Stored data:
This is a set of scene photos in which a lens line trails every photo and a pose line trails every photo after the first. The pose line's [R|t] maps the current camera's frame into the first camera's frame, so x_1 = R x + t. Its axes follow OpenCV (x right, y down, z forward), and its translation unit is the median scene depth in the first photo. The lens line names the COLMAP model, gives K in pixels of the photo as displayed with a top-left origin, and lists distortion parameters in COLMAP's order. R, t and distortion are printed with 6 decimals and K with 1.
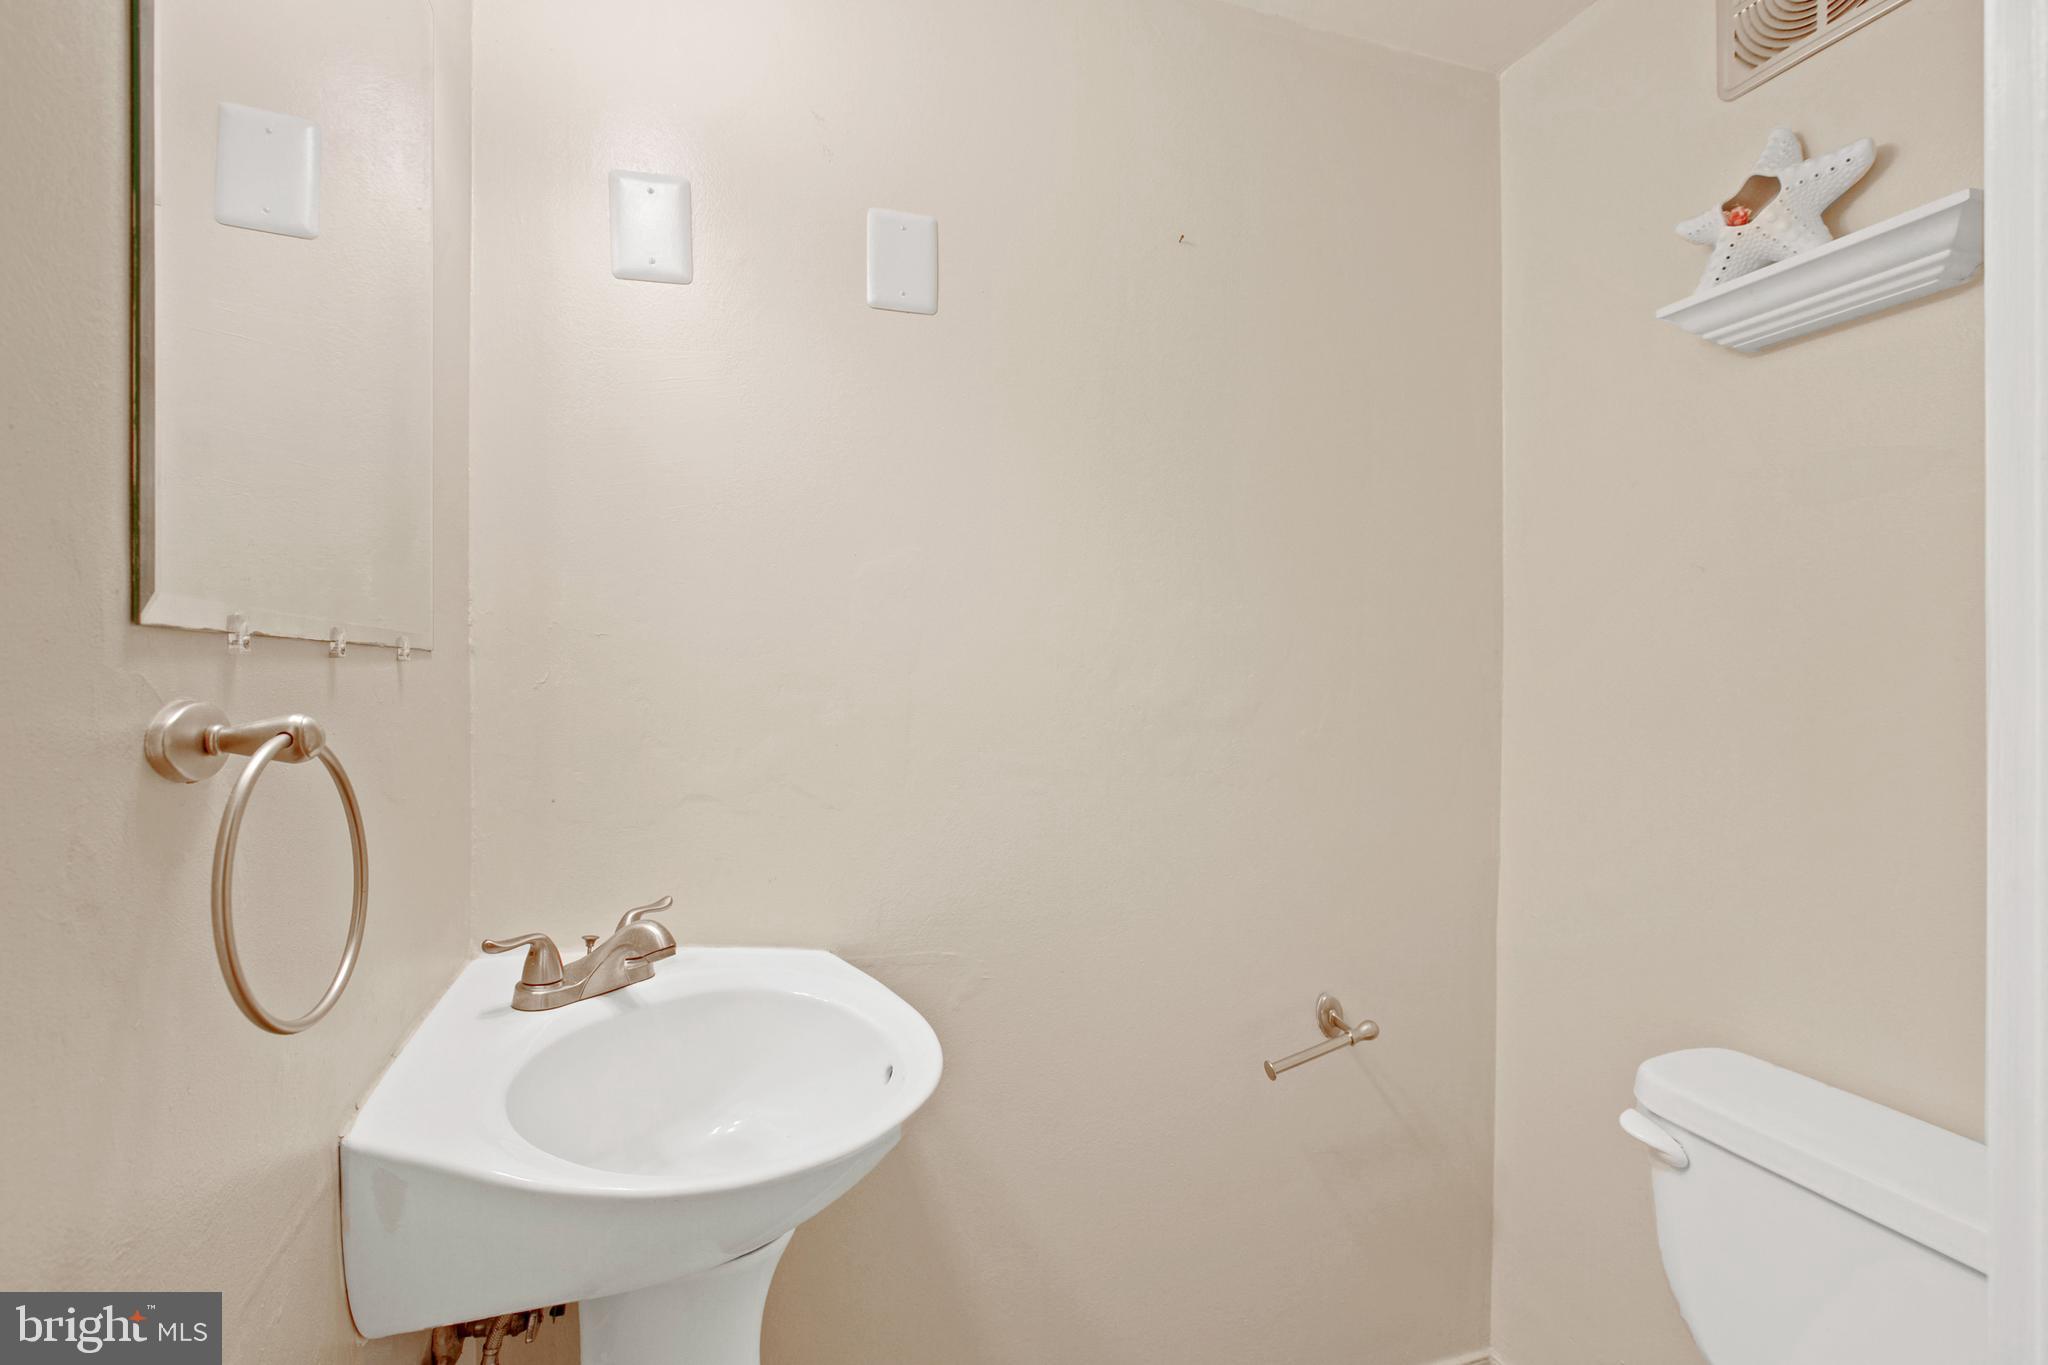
lens RADIAL K [[929.6, 0, 1027.2], [0, 929.6, 669.6], [0, 0, 1]] dist [-0.026635, -0.000174]
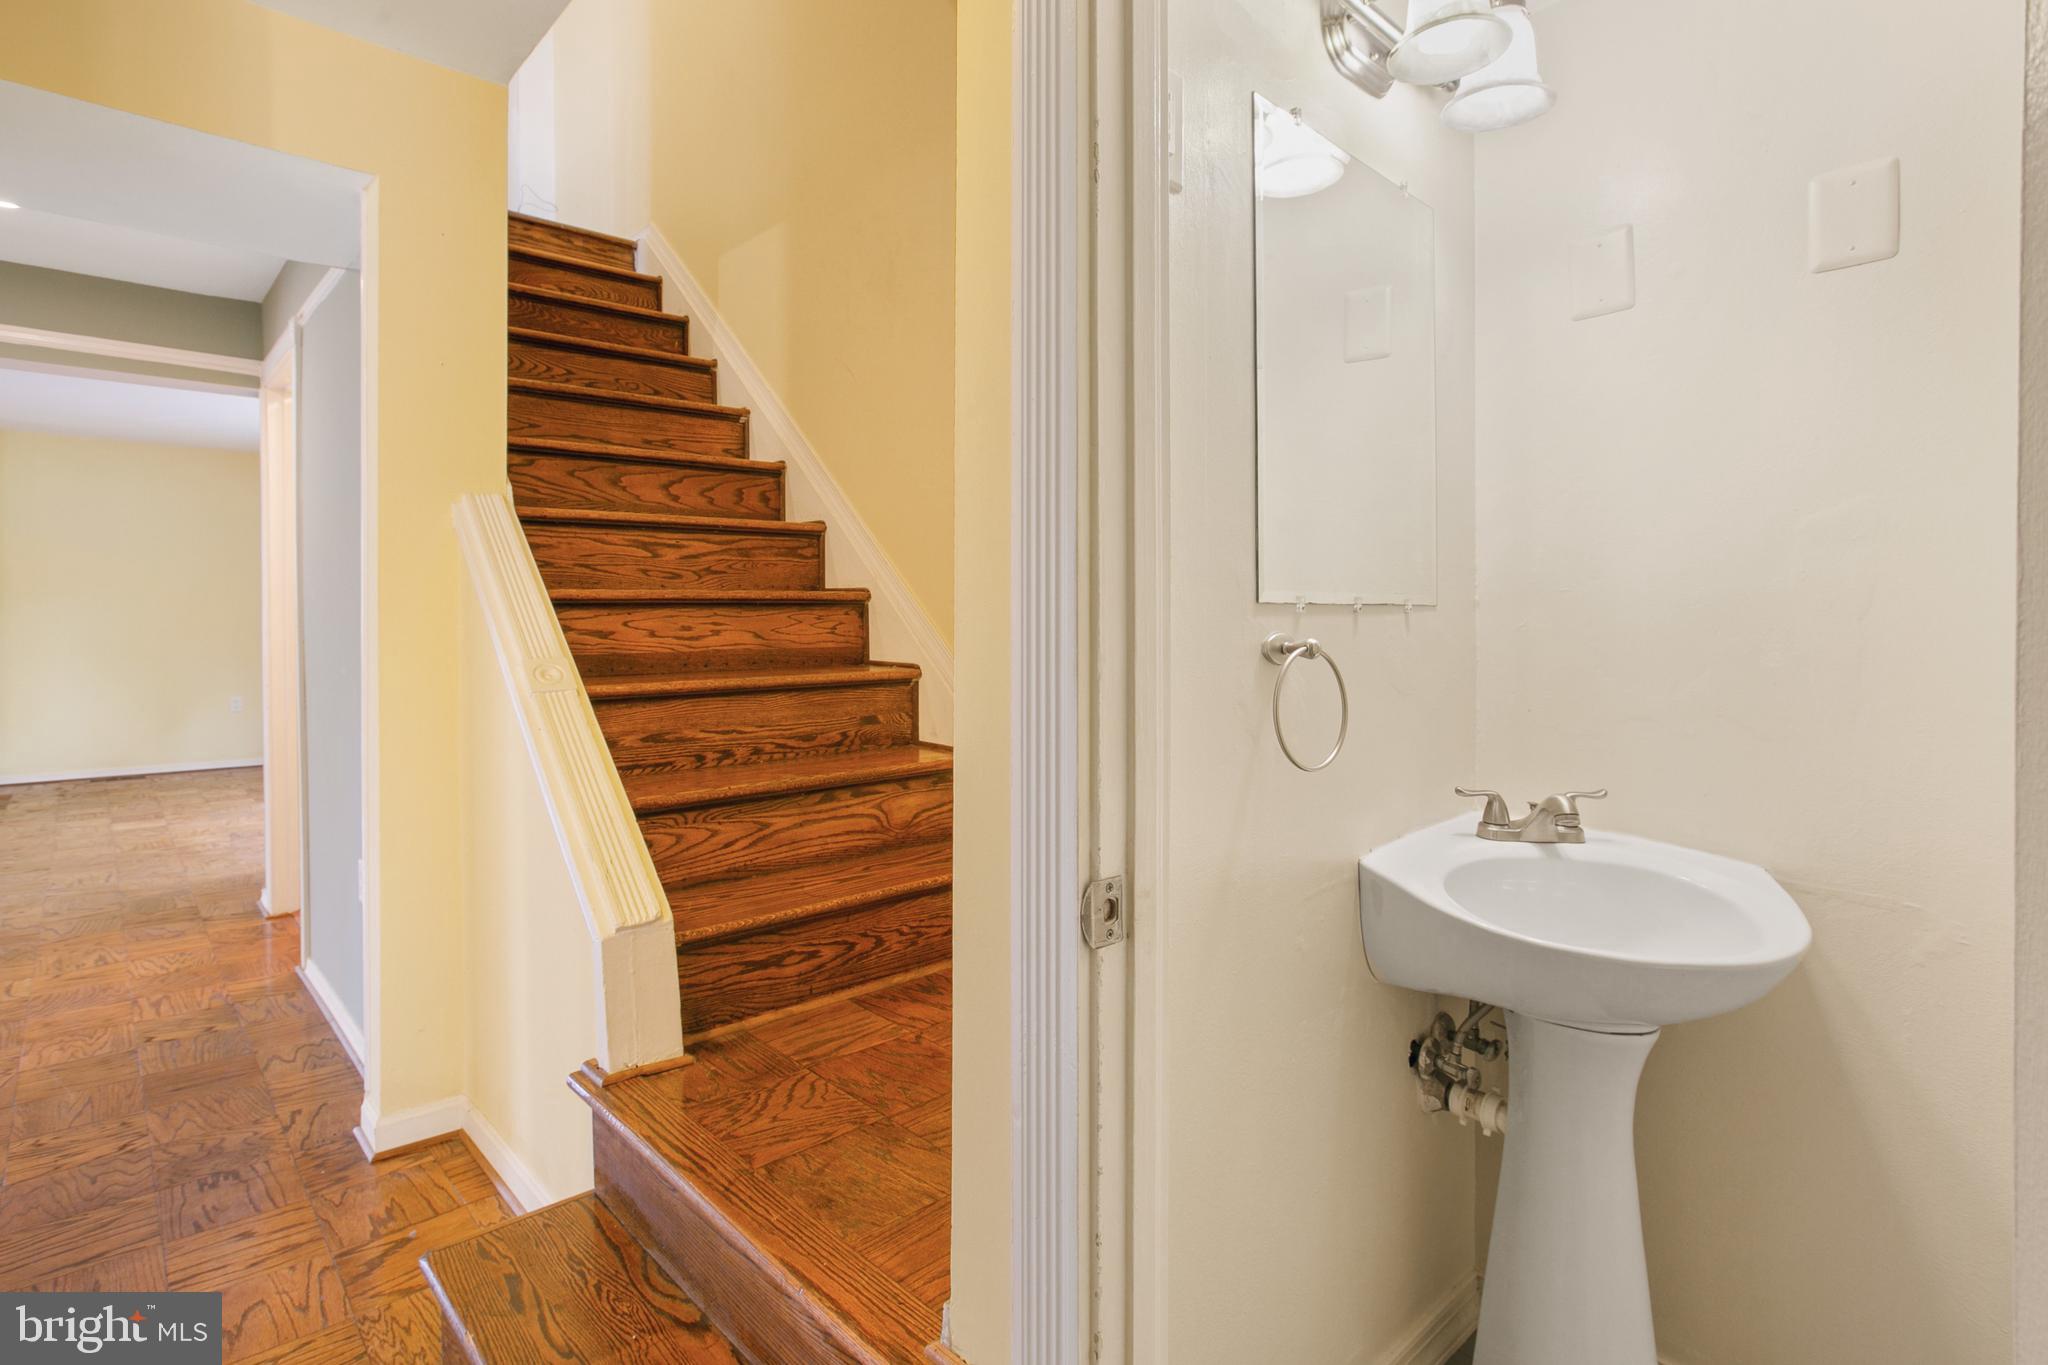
lens RADIAL K [[978.8, 0, 1029.8], [0, 978.8, 686.2], [0, 0, 1]] dist [0.004428, 0.000796]
pose [[0.422517, 0.056775, -0.904575, 0.607826], [0.009903, 0.997687, 0.067245, -0.003053], [0.906301, -0.037370, 0.420977, -0.375106]]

Activity:
Turn every line of the material above into a JSON list of strings, one string per line, skipping blank lines. Leave out the pictures.

Your solution:
[
  "This is a set of scene photos in which a lens line trails every photo and a pose line trails every photo after the first. The pose line's [R|t] maps the current camera's frame into the first camera's frame, so x_1 = R x + t. Its axes follow OpenCV (x right, y down, z forward), and its translation unit is the median scene depth in the first photo. The lens line names the COLMAP model, gives K in pixels of the photo as displayed with a top-left origin, and lists distortion parameters in COLMAP's order. R, t and distortion are printed with 6 decimals and K with 1.",
  "lens RADIAL K [[929.6, 0, 1027.2], [0, 929.6, 669.6], [0, 0, 1]] dist [-0.026635, -0.000174]",
  "lens RADIAL K [[978.8, 0, 1029.8], [0, 978.8, 686.2], [0, 0, 1]] dist [0.004428, 0.000796]",
  "pose [[0.422517, 0.056775, -0.904575, 0.607826], [0.009903, 0.997687, 0.067245, -0.003053], [0.906301, -0.037370, 0.420977, -0.375106]]"
]